BEGIN

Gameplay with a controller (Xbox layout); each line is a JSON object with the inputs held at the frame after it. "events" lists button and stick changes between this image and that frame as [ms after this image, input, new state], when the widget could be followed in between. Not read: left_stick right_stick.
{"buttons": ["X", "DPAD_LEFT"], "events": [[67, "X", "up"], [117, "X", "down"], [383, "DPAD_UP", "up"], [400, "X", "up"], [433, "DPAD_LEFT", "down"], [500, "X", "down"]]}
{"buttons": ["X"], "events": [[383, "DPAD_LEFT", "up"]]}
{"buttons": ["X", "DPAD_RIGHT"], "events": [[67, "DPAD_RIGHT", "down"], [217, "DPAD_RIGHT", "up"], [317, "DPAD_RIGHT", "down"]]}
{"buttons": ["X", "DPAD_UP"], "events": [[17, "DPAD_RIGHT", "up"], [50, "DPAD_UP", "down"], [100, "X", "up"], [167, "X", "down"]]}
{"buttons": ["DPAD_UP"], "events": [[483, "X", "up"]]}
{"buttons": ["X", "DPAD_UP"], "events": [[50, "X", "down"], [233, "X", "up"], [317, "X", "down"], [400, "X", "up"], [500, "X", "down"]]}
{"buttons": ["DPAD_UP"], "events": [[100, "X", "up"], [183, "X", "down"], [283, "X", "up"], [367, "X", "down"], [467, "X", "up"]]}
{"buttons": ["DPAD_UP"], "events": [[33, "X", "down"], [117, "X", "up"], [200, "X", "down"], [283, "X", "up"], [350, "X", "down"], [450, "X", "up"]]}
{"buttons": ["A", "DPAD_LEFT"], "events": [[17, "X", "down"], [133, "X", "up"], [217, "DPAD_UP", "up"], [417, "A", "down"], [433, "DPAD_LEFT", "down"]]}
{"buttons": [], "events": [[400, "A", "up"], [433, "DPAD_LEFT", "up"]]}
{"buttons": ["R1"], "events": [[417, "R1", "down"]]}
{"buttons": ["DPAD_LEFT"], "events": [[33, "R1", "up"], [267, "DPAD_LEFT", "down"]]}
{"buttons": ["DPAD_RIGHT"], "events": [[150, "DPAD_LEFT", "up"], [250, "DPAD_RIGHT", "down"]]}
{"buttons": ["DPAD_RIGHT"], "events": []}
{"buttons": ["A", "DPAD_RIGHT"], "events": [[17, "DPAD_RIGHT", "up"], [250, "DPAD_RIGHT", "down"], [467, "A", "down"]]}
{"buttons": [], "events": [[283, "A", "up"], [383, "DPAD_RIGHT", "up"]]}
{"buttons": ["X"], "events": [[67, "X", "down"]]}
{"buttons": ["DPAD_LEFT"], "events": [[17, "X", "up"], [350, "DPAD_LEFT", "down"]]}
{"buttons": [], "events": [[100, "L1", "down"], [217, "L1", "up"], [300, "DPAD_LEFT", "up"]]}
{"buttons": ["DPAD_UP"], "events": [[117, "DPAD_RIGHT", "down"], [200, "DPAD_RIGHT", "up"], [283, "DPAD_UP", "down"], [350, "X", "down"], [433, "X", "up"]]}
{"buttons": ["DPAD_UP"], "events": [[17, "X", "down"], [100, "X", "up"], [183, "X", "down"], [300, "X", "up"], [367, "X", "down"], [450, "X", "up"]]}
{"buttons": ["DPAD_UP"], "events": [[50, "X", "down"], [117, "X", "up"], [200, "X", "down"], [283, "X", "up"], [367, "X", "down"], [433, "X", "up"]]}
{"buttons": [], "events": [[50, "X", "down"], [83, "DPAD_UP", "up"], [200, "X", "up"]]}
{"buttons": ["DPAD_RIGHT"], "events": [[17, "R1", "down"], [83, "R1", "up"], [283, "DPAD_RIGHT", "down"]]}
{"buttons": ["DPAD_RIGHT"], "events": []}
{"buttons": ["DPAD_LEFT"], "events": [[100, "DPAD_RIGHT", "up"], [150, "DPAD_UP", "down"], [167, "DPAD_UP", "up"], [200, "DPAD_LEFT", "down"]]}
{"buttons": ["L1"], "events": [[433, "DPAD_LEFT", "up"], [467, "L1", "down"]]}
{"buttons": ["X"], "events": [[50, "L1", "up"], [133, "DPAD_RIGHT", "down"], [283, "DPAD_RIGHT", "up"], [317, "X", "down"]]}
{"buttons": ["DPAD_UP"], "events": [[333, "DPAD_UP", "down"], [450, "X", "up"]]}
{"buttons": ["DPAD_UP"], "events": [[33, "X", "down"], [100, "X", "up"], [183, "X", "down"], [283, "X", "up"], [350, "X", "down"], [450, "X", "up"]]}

END

DESCRIPTION OF THE TASK: Reply by returning the full set of records above exactly.

PROBLEM SOLUTION:
Gameplay with a controller (Xbox layout); each line is a JSON object with the inputs held at the frame after it. "events" lists button and stick changes between this image and that frame as [ms after this image, input, new state], when the widget could be followed in between. Not read: left_stick right_stick.
{"buttons": ["X", "DPAD_LEFT"], "events": [[67, "X", "up"], [117, "X", "down"], [383, "DPAD_UP", "up"], [400, "X", "up"], [433, "DPAD_LEFT", "down"], [500, "X", "down"]]}
{"buttons": ["X"], "events": [[383, "DPAD_LEFT", "up"]]}
{"buttons": ["X", "DPAD_RIGHT"], "events": [[67, "DPAD_RIGHT", "down"], [217, "DPAD_RIGHT", "up"], [317, "DPAD_RIGHT", "down"]]}
{"buttons": ["X", "DPAD_UP"], "events": [[17, "DPAD_RIGHT", "up"], [50, "DPAD_UP", "down"], [100, "X", "up"], [167, "X", "down"]]}
{"buttons": ["DPAD_UP"], "events": [[483, "X", "up"]]}
{"buttons": ["X", "DPAD_UP"], "events": [[50, "X", "down"], [233, "X", "up"], [317, "X", "down"], [400, "X", "up"], [500, "X", "down"]]}
{"buttons": ["DPAD_UP"], "events": [[100, "X", "up"], [183, "X", "down"], [283, "X", "up"], [367, "X", "down"], [467, "X", "up"]]}
{"buttons": ["DPAD_UP"], "events": [[33, "X", "down"], [117, "X", "up"], [200, "X", "down"], [283, "X", "up"], [350, "X", "down"], [450, "X", "up"]]}
{"buttons": ["A", "DPAD_LEFT"], "events": [[17, "X", "down"], [133, "X", "up"], [217, "DPAD_UP", "up"], [417, "A", "down"], [433, "DPAD_LEFT", "down"]]}
{"buttons": [], "events": [[400, "A", "up"], [433, "DPAD_LEFT", "up"]]}
{"buttons": ["R1"], "events": [[417, "R1", "down"]]}
{"buttons": ["DPAD_LEFT"], "events": [[33, "R1", "up"], [267, "DPAD_LEFT", "down"]]}
{"buttons": ["DPAD_RIGHT"], "events": [[150, "DPAD_LEFT", "up"], [250, "DPAD_RIGHT", "down"]]}
{"buttons": ["DPAD_RIGHT"], "events": []}
{"buttons": ["A", "DPAD_RIGHT"], "events": [[17, "DPAD_RIGHT", "up"], [250, "DPAD_RIGHT", "down"], [467, "A", "down"]]}
{"buttons": [], "events": [[283, "A", "up"], [383, "DPAD_RIGHT", "up"]]}
{"buttons": ["X"], "events": [[67, "X", "down"]]}
{"buttons": ["DPAD_LEFT"], "events": [[17, "X", "up"], [350, "DPAD_LEFT", "down"]]}
{"buttons": [], "events": [[100, "L1", "down"], [217, "L1", "up"], [300, "DPAD_LEFT", "up"]]}
{"buttons": ["DPAD_UP"], "events": [[117, "DPAD_RIGHT", "down"], [200, "DPAD_RIGHT", "up"], [283, "DPAD_UP", "down"], [350, "X", "down"], [433, "X", "up"]]}
{"buttons": ["DPAD_UP"], "events": [[17, "X", "down"], [100, "X", "up"], [183, "X", "down"], [300, "X", "up"], [367, "X", "down"], [450, "X", "up"]]}
{"buttons": ["DPAD_UP"], "events": [[50, "X", "down"], [117, "X", "up"], [200, "X", "down"], [283, "X", "up"], [367, "X", "down"], [433, "X", "up"]]}
{"buttons": [], "events": [[50, "X", "down"], [83, "DPAD_UP", "up"], [200, "X", "up"]]}
{"buttons": ["DPAD_RIGHT"], "events": [[17, "R1", "down"], [83, "R1", "up"], [283, "DPAD_RIGHT", "down"]]}
{"buttons": ["DPAD_RIGHT"], "events": []}
{"buttons": ["DPAD_LEFT"], "events": [[100, "DPAD_RIGHT", "up"], [150, "DPAD_UP", "down"], [167, "DPAD_UP", "up"], [200, "DPAD_LEFT", "down"]]}
{"buttons": ["L1"], "events": [[433, "DPAD_LEFT", "up"], [467, "L1", "down"]]}
{"buttons": ["X"], "events": [[50, "L1", "up"], [133, "DPAD_RIGHT", "down"], [283, "DPAD_RIGHT", "up"], [317, "X", "down"]]}
{"buttons": ["DPAD_UP"], "events": [[333, "DPAD_UP", "down"], [450, "X", "up"]]}
{"buttons": ["DPAD_UP"], "events": [[33, "X", "down"], [100, "X", "up"], [183, "X", "down"], [283, "X", "up"], [350, "X", "down"], [450, "X", "up"]]}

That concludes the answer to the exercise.